▶ Tarefas a cumprir:
A - Segundo o trecho sobre Peña e o Paraguai, quantas nações reconhecem a ilha de Taiwan?
B - Prossiga com o trecho sobre Peña e o Paraguai a partir da última frase apresentada.

▶ Trecho fornecido:
+++

Nesta sexta-feira (28), ele se encontrou pela terceira vez com Luiz Inácio Lula da Silva (PT) antes de sua posse, em 15 de agosto. Em entrevista à Folha na véspera, disse que o líder brasileiro “encarna hoje a figura política mais importante do mundo”, de olho no seu plano de “deslocar o centro de produção da Ásia para a nossa região”, com o Paraguai no centro.
Em abril, o economista de 44 anos conseguiu a vitória mais folgada do partido Colorado das últimas décadas e consolidou o poder da legenda conservadora, cercada por uma maioria à esquerda na América do Sul. A sigla comanda o país há quase 70 anos, desde a ditadura de Alfredo Stroessner (1954-1989), com exceção da gestão do ex-bispo Fernando Lugo, de 2008 a 2012, que sofreu um impeachment.
‘RELAÇÃO COM TAIWAN NÃO IMPEDE COMÉRCIO COM A CHINA’
O Paraguai é o único país na América do Sul entre as 13 nações que reconhecem a ilha de Taiwan, considerada pela China uma província rebelde. Peña não pretende mudar e não vê isso como um problema. “Vamos continuar com Taiwan, mas nossos laços comerciais com a China continental são amplos e profundos, e acredito que continuarão crescendo nos próximos anos”, afirma.
O gigante asiático é o maior comprador de soja paraguaia e “o maior provedor de bens” para seu país, porém ele diz priorizar as trocas com a ilha, que seriam melhores para agregar valor à sua economia. “Taiwan também tem uma relação comercial com a China continental”, argumenta o político, que chegou a estudar numa universidade taiwanesa em 1999 e viajou recentemente a Taipé.
‘HÁ MUITO ESPAÇO PARA MELHORAR INTEGRAÇÃO’
Peña diz que o Paraguai está decidido a se inserir a nível regional e mundial e que isso passa por uma aliança com o Brasil: “Não apenas por ser o nosso maior parceiro comercial, mas também porque é a oitava maior economia do mundo. Além disso, na minha visão, Lula encarna hoje a figura política mais importante do mundo”.

+++

▶ Registros selecionados:
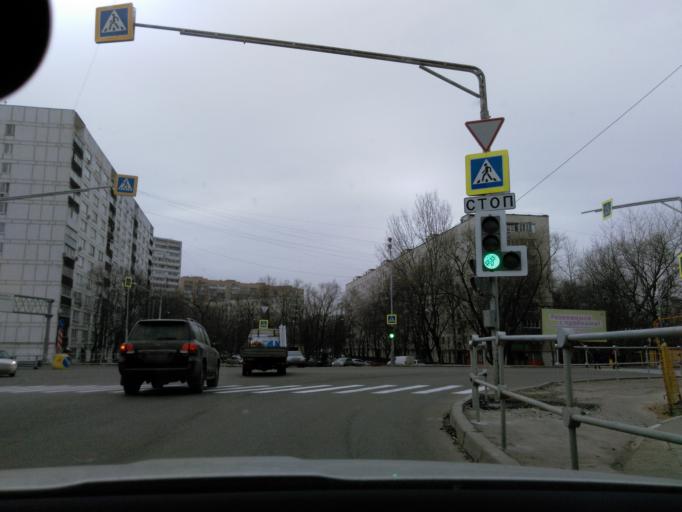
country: RU
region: Moscow
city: Novokhovrino
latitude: 55.8642
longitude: 37.5085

+++

▶ Respostas do exercício:
A - São 13 nações.

B -
Apesar de ver avanços no Mercosul, o presidente tem “a sensação de que ainda falta muitíssimo para que o Paraguai possa melhorar e também de que há muito espaço para melhorar a integração”. Seu objetivo é avançar na industrialização do país e se tornar “uma plataforma de produção para a região e para o mundo”.
‘PAÍS NÃO PODE SER VISTO SÓ POR TRÍPLICE FRONTEIRA, CONTRABANDO E CRIME’
Para atrair empresas “não só brasileiras, mas europeias, asiáticas, americanas”, Peña pretende mudar a imagem externa do Paraguai, por isso estendeu a viagem a São Paulo, onde o ex-governador João Doria deu um jantar em sua homenagem. “Muitas vezes, lemos o Paraguai apenas como a Tríplice Fronteira, o contrabando, a atividade ilícita, e essa é uma imagem muito distorcida.”
“Poucas vezes lemos que o Paraguai tem um cenário econômico favorável, [mas o país] provavelmente será a economia que mais crescerá na América do Sul este ano, tem uma estabilidade macroeconômica, com uma moeda forte e estável, além de um ambiente político muito favorável.” Ele se refere à expansão do seu partido, Colorado, não só no Executivo federal, como no Legislativo e nos estados.
‘MERCOSUL FAZ MUITO MAIS PELO AMBIENTE QUE OUTROS’
O presidente eleito se soma às críticas de Lula à União Europeia, que fez novas exigências ambientais para fechar um acordo de livre comércio negociado com o Mercosul há mais de 20 anos. “Não é apenas a posição de Lula, acredito que é a posição de todos os países. Claramente, também é minha posição.”
“Acredito que os países do Mercosul estão fazendo muito contra a mudança climática, muito mais do que outros países de outras regiões do mundo, e hoje claramente decidiram avançar e progredir sendo um modelo sustentável. […] 100% da energia do Paraguai é energia hidroelétrica, então mal poderíamos ser mencionados hoje como países que não estão colaborando contra a mudança climática.”
‘TOMEI A DECISÃO DE RETOMAR RELAÇÕES COM A VENEZUELA’
Desde a campanha, Peña falava que pretendia retomar as relações com o regime de Nicolás Maduro. “Acredito que isso também nos levará a sentar à mesa, tenho uma enorme convicção de poder colaborar no diálogo”, diz, ressaltando, porém, que “não pode ficar em silêncio”.
“Claramente seremos uma voz para aqueles que hoje estão sendo perseguidos ou estão pedindo eleições limpas. E acredito que o Paraguai tem uma responsabilidade ainda maior por sua própria história, um país que viveu 35 anos sob uma ditadura”, acrescenta, sem mencionar que o regime paraguaio foi liderado pelo Colorado.
‘ROTULAR-ME COMO DIREITA É UMA AVALIAÇÃO PRECIPITADA’
Questionado sobre o fato de que agora será um dos poucos presidentes voltados à direita na América do Sul, Peña rebate que “é uma avaliação muito precipitada rotulá-lo como de direita apenas pelo fato de ter uma formação acadêmica nos EUA ou por ter trabalhado no setor privado”.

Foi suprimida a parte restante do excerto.